What “Beloved Beasts” also makes clear is that agreement even between like-minded individuals is difficult. For example, when contemporary conservationists from the West arrive in Africa, their actions to save animals can come at a high cost to local farmers. Nijhuis acknowledges that “in many cases – and all parts of the world – the poor carry the burdens of conservation, while the wealthy enjoy most of the ecosystem services.” She writes about Garth Owen-Smith, a South African pioneer of community-based conservancy who has worked with the Namibia Wildlife Trust to protect big-game animals from poachers in a way that includes local expertise and values.

In reviewing conservation’s advances and missteps, Nijhuis argues that the mission of such efforts must be “the protection of biological diversity, ecological complexity, and the evolutionary process – in short, the preservation of possibility.”
“Beloved Beasts” is not didactic, but it’s still a call to action. And it has compassionate advice for readers who yearn for resilience amid the pandemic and the climate crisis.

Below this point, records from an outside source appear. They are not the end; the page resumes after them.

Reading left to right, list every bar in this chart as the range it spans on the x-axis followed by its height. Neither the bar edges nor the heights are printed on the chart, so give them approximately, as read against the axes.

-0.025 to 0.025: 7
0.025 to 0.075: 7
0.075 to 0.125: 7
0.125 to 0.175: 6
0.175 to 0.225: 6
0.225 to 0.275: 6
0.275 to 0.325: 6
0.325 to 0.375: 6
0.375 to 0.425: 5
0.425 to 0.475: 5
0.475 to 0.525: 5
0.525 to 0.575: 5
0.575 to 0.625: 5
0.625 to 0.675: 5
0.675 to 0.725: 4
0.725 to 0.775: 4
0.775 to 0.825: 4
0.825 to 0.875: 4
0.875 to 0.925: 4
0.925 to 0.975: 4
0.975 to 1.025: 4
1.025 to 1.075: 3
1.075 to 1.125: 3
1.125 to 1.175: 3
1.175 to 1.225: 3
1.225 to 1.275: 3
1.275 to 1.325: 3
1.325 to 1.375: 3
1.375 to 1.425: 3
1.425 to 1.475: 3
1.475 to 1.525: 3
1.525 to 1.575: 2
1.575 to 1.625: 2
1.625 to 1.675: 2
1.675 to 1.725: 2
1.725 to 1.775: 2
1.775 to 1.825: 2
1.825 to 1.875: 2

“The past accomplishments of conservation were not inevitable,” Nijhuis argues, “and neither are its predicted failures. We can move forward by understanding the story of struggle and survival we already have – and seeing the possibilities in what remains to be written.”

With urgency, passion, and wit, Nijhuis recognizes those possibilities clearly and writes both to preserve history and predict what may lie ahead. “The great challenge of conservation is to sustain complexity, in its many forms, and by doing so protect the possibility of a future for all life on earth. And for that,” Nijhuis warns, “there are no panaceas.”

Alternately heartbreaking and encouraging, “Beloved Beasts” proposes a larger vision of stewardship – one that extends beyond just winsome or majestic creatures to encompass the entire planet.